All of this plagarism bullshit of late is the product of a writing world scared to take any chances or to dare dream an original line. It's a world of paying to enter competitions, paying to purchase chapbooks - paying to buy yourself a little credibility.
To be honest, I don't care. Writing is on its arse. Hardly anybody reads anymore. It's just a matter of time before someone puts something out in text-speak.
So I feel free to explore my interest in the Border Reivers, local heritage, Northumberland...it doesn't matter, because only half a dozen people will ever read it anyway. It's not fashionable, it doesn't sell. So any pressure is well and truely off.
Adam Scott may well be a distant relative. My grandmother was a Scott, and her ancestors hailed from Canonbie, Castleton, Ewes as far back as I can get. All lines head North towards Ettrick. Her great Grandfather, James Scott, was the last keeper of Warkworth Castle, coming over to join his son Arthur, who'd taken employment as a gamekeeper in Northumberland. That's how that side of my family ended up there.
As for the Taits - it looks like we ducked across the Border from Yetholm to evade the Border purges in the 1620s. John Tait 'Chief' of the Dowknow had got off Scott-free when his two reiving friends, Frissells, sons of the Laird of Overton, were hanged. Maybe it was him that crossed the line.
But King of Thieves is a book not just about people, but place, history, legend... I understand the Border people. They've never changed.
Themes such as vengance, retribution and feud come as easily to me as dreams. They are there in my psyche, all part of my personality.

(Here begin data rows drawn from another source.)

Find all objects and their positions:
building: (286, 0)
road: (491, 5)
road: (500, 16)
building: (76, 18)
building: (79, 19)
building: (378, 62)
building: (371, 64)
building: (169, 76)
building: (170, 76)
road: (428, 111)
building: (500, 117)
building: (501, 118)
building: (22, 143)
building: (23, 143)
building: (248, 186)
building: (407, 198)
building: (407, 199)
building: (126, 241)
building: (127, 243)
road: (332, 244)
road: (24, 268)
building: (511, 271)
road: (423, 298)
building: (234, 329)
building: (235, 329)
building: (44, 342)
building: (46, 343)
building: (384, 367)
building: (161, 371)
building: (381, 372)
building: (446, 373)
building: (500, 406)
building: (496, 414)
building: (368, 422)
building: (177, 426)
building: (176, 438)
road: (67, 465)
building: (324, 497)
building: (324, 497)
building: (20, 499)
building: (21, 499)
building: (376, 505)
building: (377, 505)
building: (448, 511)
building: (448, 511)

You can meet the reivers face to face, up close and personal in these pages. Smell the burning heather and roof hatches, hear the whinny of the horses.
Many people have had claim on the title of 'Northumbrian writer,' but most of them aren't Borderers at all. Not by birth, or blood. Their red stuff isn't in the soil. I'm also descended from the Armstrongs of Whitehaugh, the Robsons of Falstone, the Nixons. If you've been here long enough, all the lines begin to mix.
That doesn't give me any sway, but it does give me an understanding. When the Robsons (I'm married to one) returned from a raid on the Grahams with scabbed sheep that soon spread among their own and they returned to hang the perpetrators and leave a note saying: 'Next time gentlemen come to take your sheep, they are not to be scabbed,' I get it. I'd do it myself. I think it's funny.
I write my lines to bring these people back to life, to celebrate the culture of the first Mafia. Farmers, cattle rustlers, gangsters - survivors who lived by their own wits, friendships and common bonds to steal and exploit.
Now away and find yourself someone to read that the Guardian or the Arts Council says you should read, or bleed your heart out when BBC Radio 4 whines 'Where are the Working Class writers?'
Boo-fucking-hoo. Writers are all around you.
They just don't need a label to define themselves.